The last Moroccan prisoners of war -- 404 soldiers, some held for up to 20 years in desert camps -- have returned home, hours after they were freed by Western Sahara guerrillas in a US-mediated release.
Two US-military chartered planes carrying the freed POWs who had been held in southwest Algeria touched down at the airport in Morocco's southern coastal city of Agadir.
US Senator Richard Lugar, who had overseen the handover ceremony on Thursday in Tindouf, a bleak desert outpost where the guerillas are based, greeted the men at the foot of the aircraft. He had arrived in a separate aircraft. Moroccan Foreign Minister Mohamed Benaissa and other political and military officials were also present.
The former prisoners, flown home under the auspices of the International Committee of the Red Cross (ICRC), were quickly whisked away on buses. Lugar's office said the prisoners had been the longest held in the world at this time.
The men had been captured by the Polisario Front, which for years fought Morocco for the independence of the mineral-rich Western Sahara region. The US expressed hope that the release of the POWs would provide momentum for a settlement of the three-decade-long dispute.
"Although our mission is purely humanitarian, I am hopeful that Algeria and Morocco can seize on this occasion to create a climate conducive to the settlement of the Western Sahara issue," Lugar said.

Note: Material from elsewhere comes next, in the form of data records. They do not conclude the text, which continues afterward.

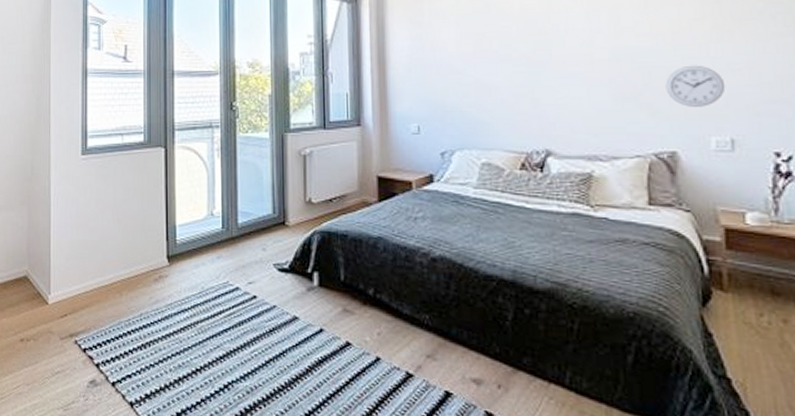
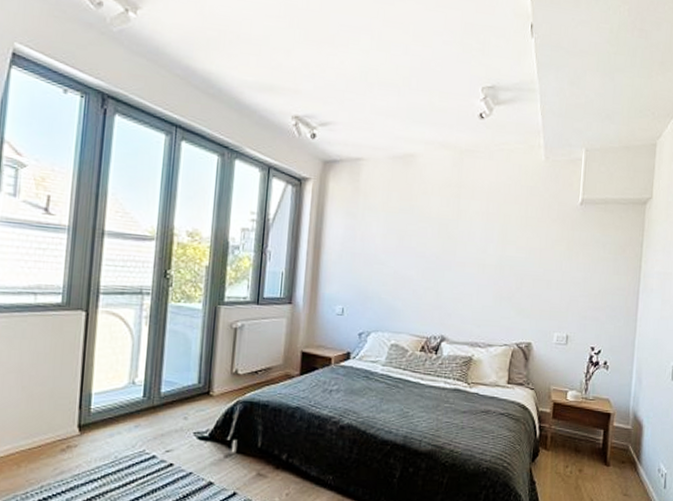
wall clock: present [665,65,726,107] -> none [530,276,569,309]

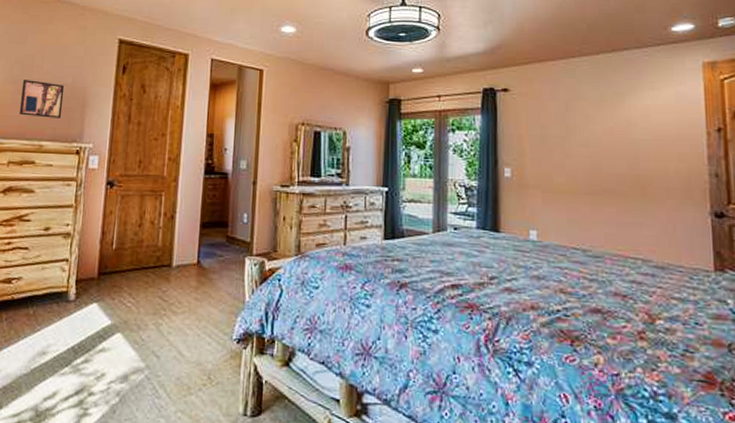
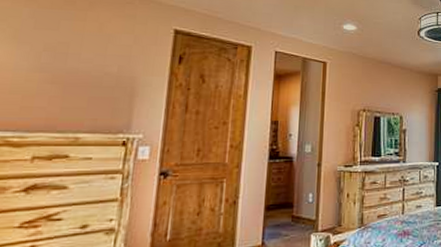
wall art: present [20,80,64,118] -> none [49,68,108,109]

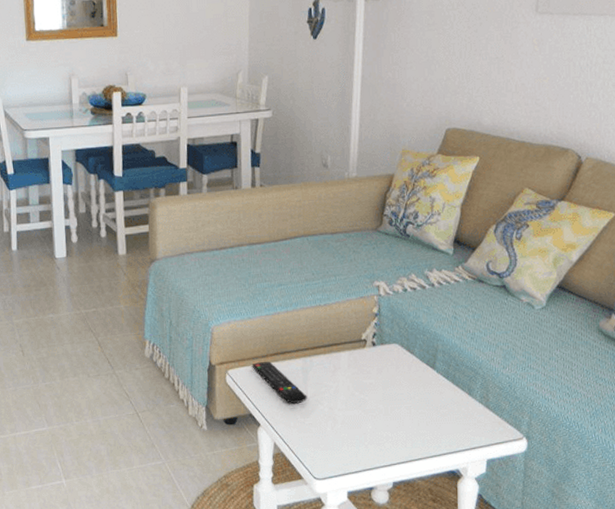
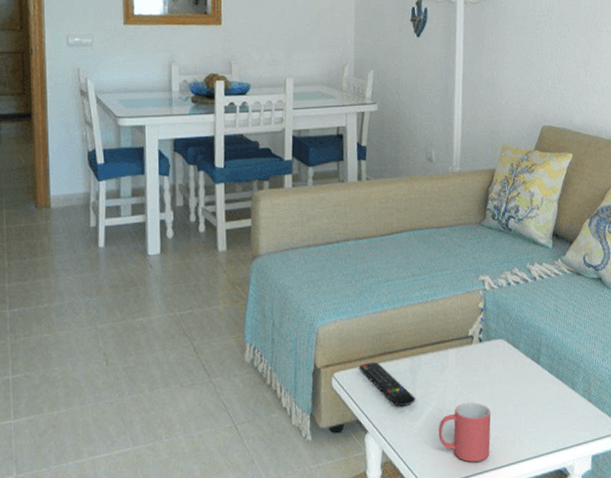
mug: none [329,402,383,458] -> present [438,402,491,462]

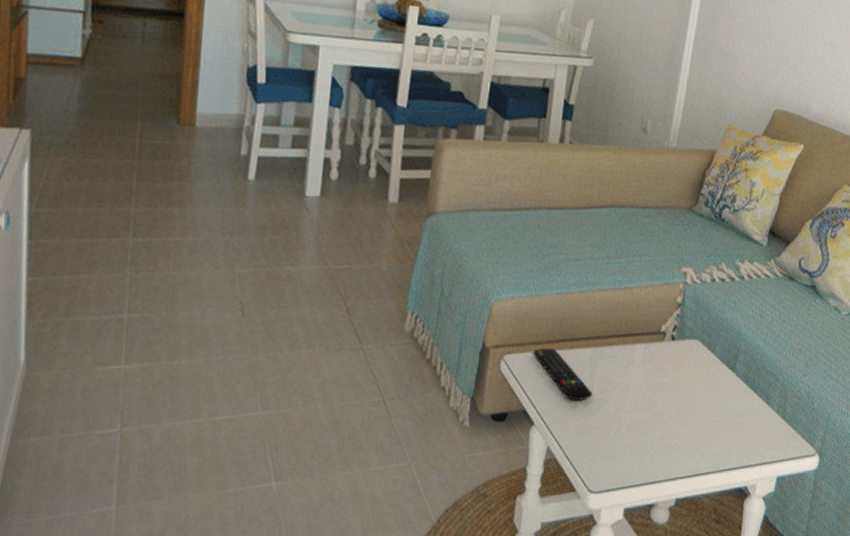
mug: present [438,402,491,462] -> none [612,404,674,470]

Lugar, chairman of the Senate Foreign Relations Committee, had traveled to the region at the request of US President George W. Bush. The White House said the prisoner release was "the product of quiet and intense diplomatic efforts among the United States, Morocco and Algeria."
Morocco rejoiced at the release of the prisoners, praising the role of the US, a solid ally. However, a Foreign Ministry statement suggested the return of the POWs alone would not unblock the bitter stalemate over Western Sahara, which Morocco refers to as its "southern provinces."
The mass release was but a "belated accomplishment of an international obligation" that "in no way" can be viewed as a gesture by the Polisario or an intervention by Algeria, said the statement, quoted by the official MAP news agency.
Morocco praised the prisoners for enduring "suffering, exactions, intimidation and humiliation inflicted by their various torturers and jailers."
Mohamed Belkadi, freed in 2003 after 25 years, two months and 25 days as a Polisario prisoner, said he was "enormously happy" about the mass release.
The Moroccan former fighter pilot was captured when his F-5 jet was shot down.
"I spent 17 years without contact with my family. I got to write my first letter to my child in 1995. We were allowed two letters of 11 lines each per year. It was terrible," he said in Rabat, Morocco's capital.
The Polisario Front hoped that releasing the last of the more than 2,000 prisoners it once held would pressure Morocco to allow a long-delayed referendum on Western Sahara's future and release or account for missing civilians and Polisario POWs -- although the UN says the ICRC verified that all Polisario POWs had been released by 1996.